As with every parent of teenage children these days I have had to become acquainted in recent years with something that seemed totally alien to my own school experience - the prom.
When I was growing up the prom was just some impossibly glamorous American concept where impossibly glamorous young Americans attended a glittering event which was a million miles away from the end of school disco some of us can vaguely remember.
As such when the proms first started to appear in this country I think, like probably a lot of people, I was somewhat cynical about them. And I was pretty adamant that they would be just a passing fad.
But how wrong I was.
Over the past couple of years I have seen my own children go to proms at the end of their fifth form and sixth form (or in 'new money' Years 11 and 13) and we are all now surely familiar with the sight of hundreds of local teenagers dressing up for these big nights out.
My two children certainly approached their proms somewhat differently. My daughter planned hers seemingly months ahead and everything had to be right - the dress, the hair, the method of arrival. It was like a military operation - which seems quite apt as people have been known to turn up to these things in tanks (where on earth did they find them)?
By way of a comparison, my son informed me at the end of last week that he had a Year 13 prom he was going to - and it was in 48 hours. There then followed a dramatic scramble in Bath and beyond to try and find a suit for him. You would think this wouldn't be so hard but it seems every school in Bath and Wiltshire is having proms at the moment and every cheap and cheerful suit was already snapped up by sensible people who probably gave their parents more than a day's notice.
Eventually I did find one - literally the last one in the shop hiding behind many bigger sizes - and my son was suitably suited and booted and ready for his prom night.
The fact that it took place on what I ironically would call a school night means I had a bleary-eyed trip to work the following day after picking him up late but I didn't mind because I know he had a great time. And considering the last time we had been out together he had been practically rolling in Glastonbury mud, he didn't half look smart.
Of course, as I eluded to earlier, this is all light years away from when I hung up my chalk board.
I do have that vague memory of that end of school disco but it is so vague it may just be an implanted memory because it would be sad to admit my school days had ended in a whimper rather than a bang.

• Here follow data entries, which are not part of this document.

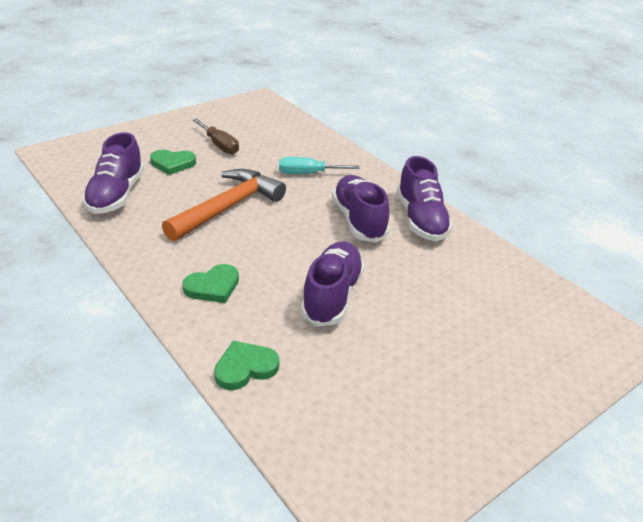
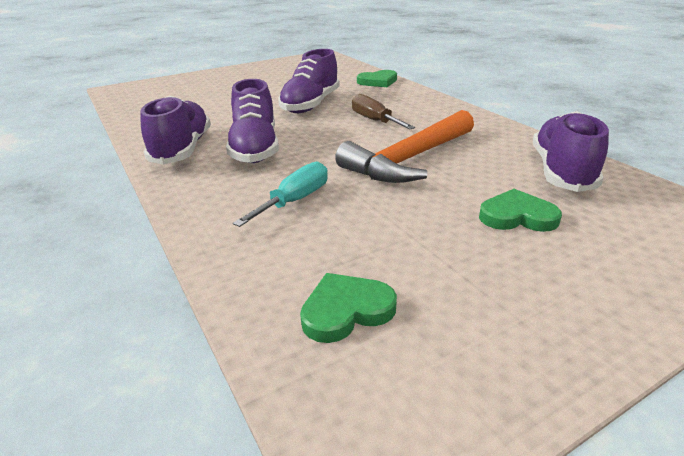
camera: 170 degrees left, 5 degrees down
(213, 286) = (408, 108): green heart -> green heart (346, 310)
(219, 145) = (450, 255): brown screwdriver -> brown screwdriver (374, 121)
(308, 174) = (295, 201): turquoise screwdriver -> turquoise screwdriver turned 60 degrees counterclockwise

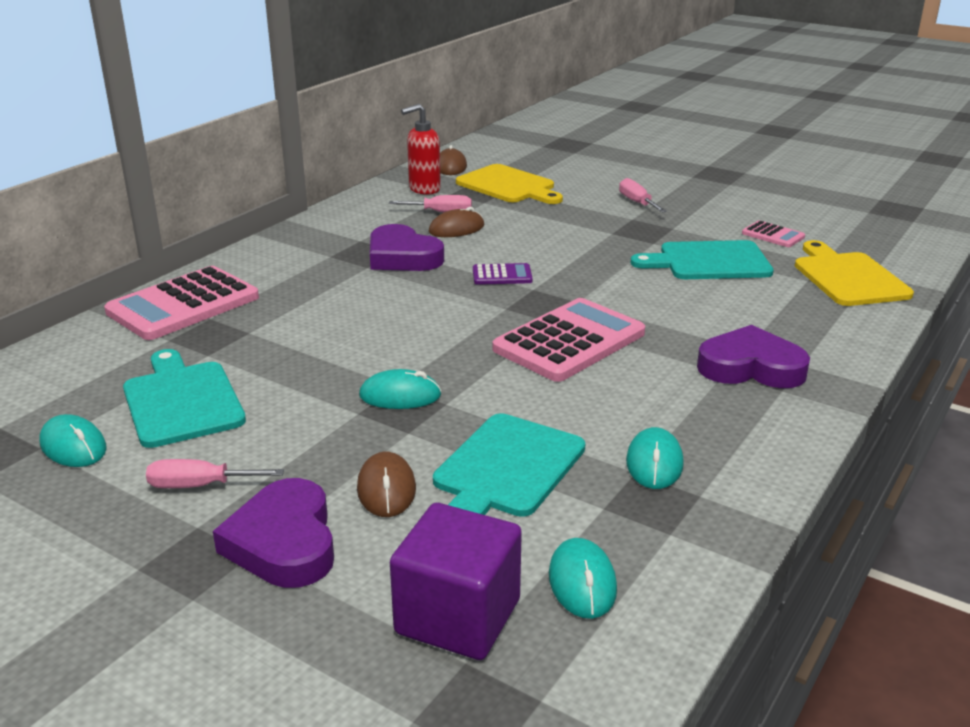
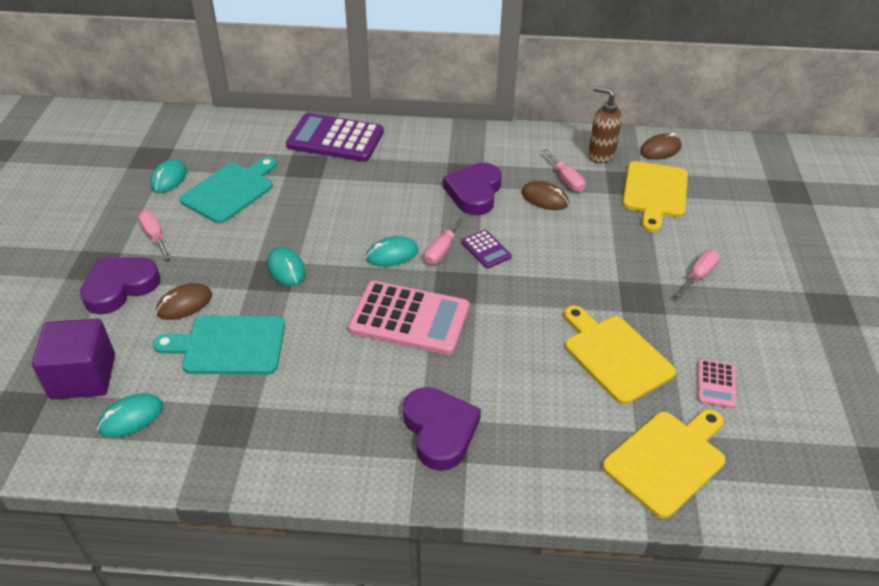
camera: 60 degrees right, 15 degrees up
(183, 305) = (335, 139): pink calculator -> purple calculator
(424, 189) = (600, 155): red soap dispenser -> brown soap dispenser
(477, 296) = (442, 250): none -> pink screwdriver
(654, 463) = (272, 413): turquoise mouse -> turquoise mouse (392, 254)
(709, 262) = (614, 355): turquoise cutting board -> yellow cutting board

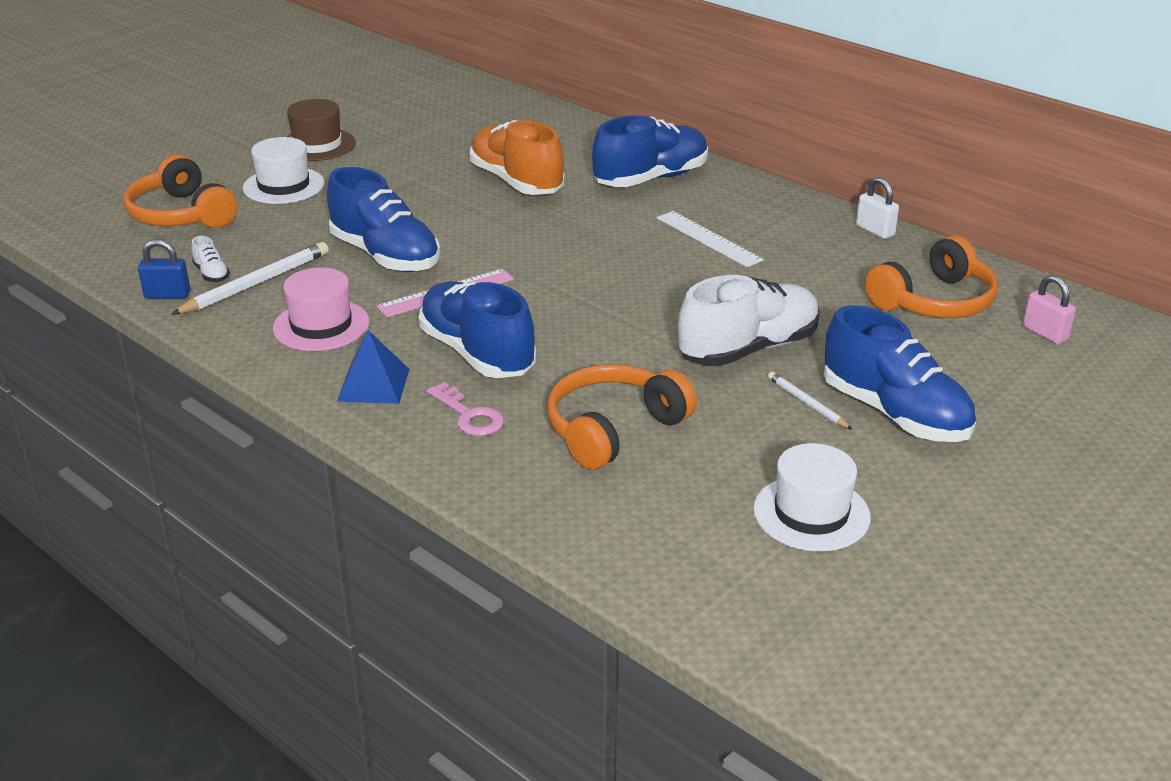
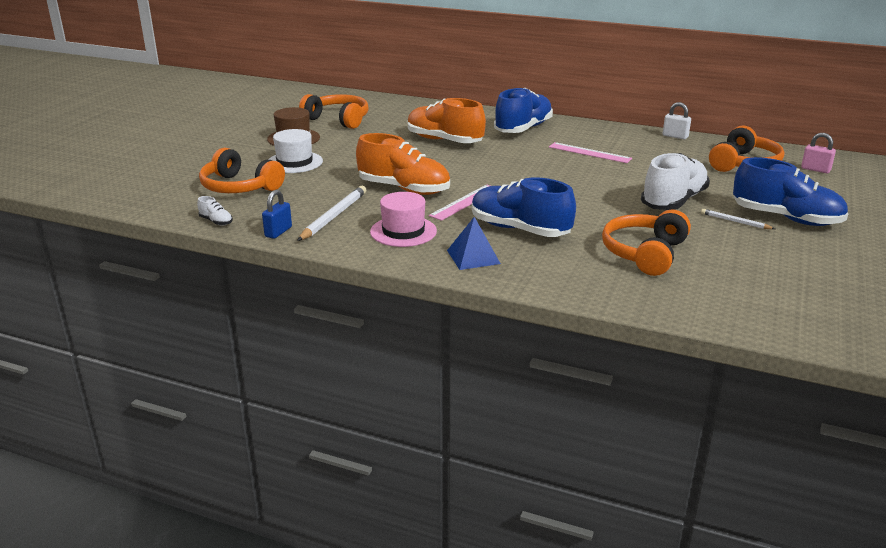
camera: 20 degrees left, 5 degrees down
(167, 295) = (278, 232): blue padlock -> blue padlock turned 45 degrees counterclockwise
(211, 274) = (297, 216): white shoe -> white shoe (216, 221)
(385, 256) = (404, 189): blue shoe -> orange shoe
(404, 121) = (338, 119): none -> orange headphones
(469, 415) = (551, 262): pink key -> none
(708, 239) = (589, 153): white ruler -> pink ruler
(811, 513) = (799, 273): white hat -> none

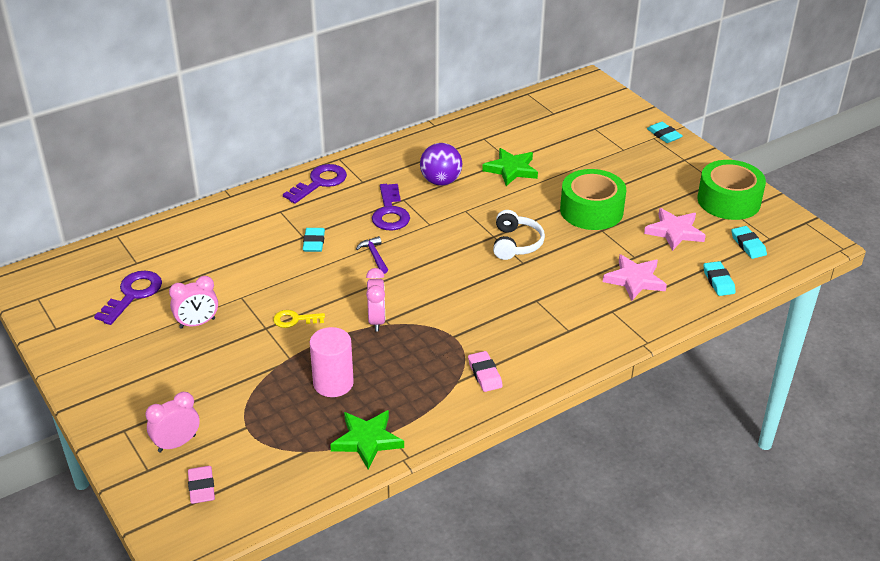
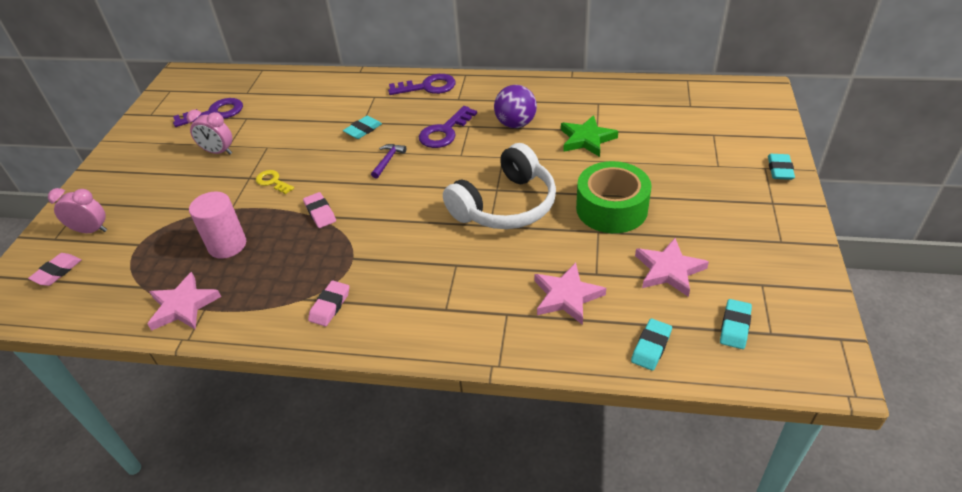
camera: 45 degrees right, 5 degrees up
(367, 440) = (183, 306): green star -> pink star
(376, 320) = (320, 213): pink clock -> pink eraser
(515, 244) = (505, 205): white headphones -> white headphones, size x1.69
(728, 201) = (771, 268): green tape -> none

To be fair though, discos when you are 16 or 18 were pretty stressful affairs. If I was offered the top prize in this week's Euro millions if I revisited the agonising, humiliating moments of the 'last dance at a teenage disco', I would seriously have to think about it. What an ordeal of tension and unfulfilled ambition that could be!
I dare say that similar agonies happened at all our local proms this week but at least most young people faced them after a good meal and in a nice dress or suit.
And life always seems better after being in a tank.